チョ氏の法相に任命割れる韓国世論 検察は関係者の逮捕状請求に強制捜査

 【ソウル=名村隆寛】韓国の文在寅(ムン・ジェイン)大統領が、娘の不正入学疑惑などを抱える側近のチョ・グク氏を法相に任命した人事をめぐり、国内で評価が二分している。

 世論調査会社、リアルメーターが10日に発表した調査結果(9日調査)によると、9日のチョ氏任命を「間違っている」と反発した回答は49・6%。一方で賛成は46・6%と、その差わずか3ポイントだった。保守系最大野党、自由韓国党の支持層の95・5%が反発し、与党「共に民主党」の支持層の86・2%が賛成した。

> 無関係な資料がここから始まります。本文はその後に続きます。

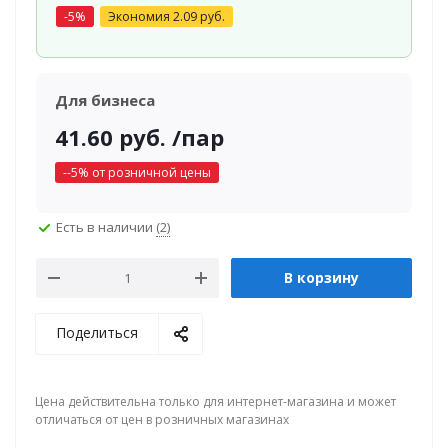
-
5
%
Экономия
2.09
руб.
Для бизнеса
41.60
руб.
/пар
-
-5
% от розничной цены
Есть в наличии
(2)
В корзину
Поделиться
Цена действительна только для интернет-магазина и может
отличаться от цен в розничных магазинах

 保守系紙の朝鮮日報は社説で「大統領が検察改革のためにチョ氏を任命したというが、各種の疑惑でボロボロになったチョ氏がどんな名分で改革を推進できるのか」と批判した。任命に際し文氏が「検察は検察がすべきことを、法相は法相がすべきことをやればいい」と述べたが、同紙は「検察がすべきことをやれば法相は何もできず、法相がすべきことをやれば検察は何もできない」と皮肉交じりに評した。

 こうした中、検察は10日までに、チョ氏の妻ら親族が投資したファンドの資金を金融当局に水増し申告した疑いがあるとし、背任や横領などの容疑でファンド運営会社代表の逮捕状を請求。また、親族関係者の釜山の自宅を強制捜査した。検察は文氏の言葉通り、すべきことに着手している。

 インターネット上のワードランキングで当初、チョ氏任命で支持と反対がせめぎ合っていたが、しだいに「文在寅弾劾」と「文在寅支持」に争点が変わった。

 一方、チョ氏が教授を務めていた母校のソウル大学では任命当日の9日、学生や卒業生らが法相辞退を求めるロウソク集会を開催。「任命反対や候補辞退の要求にもかかわらず、若者や学生の声を無視し法相任命を強行した」と文氏を厳しく批判した。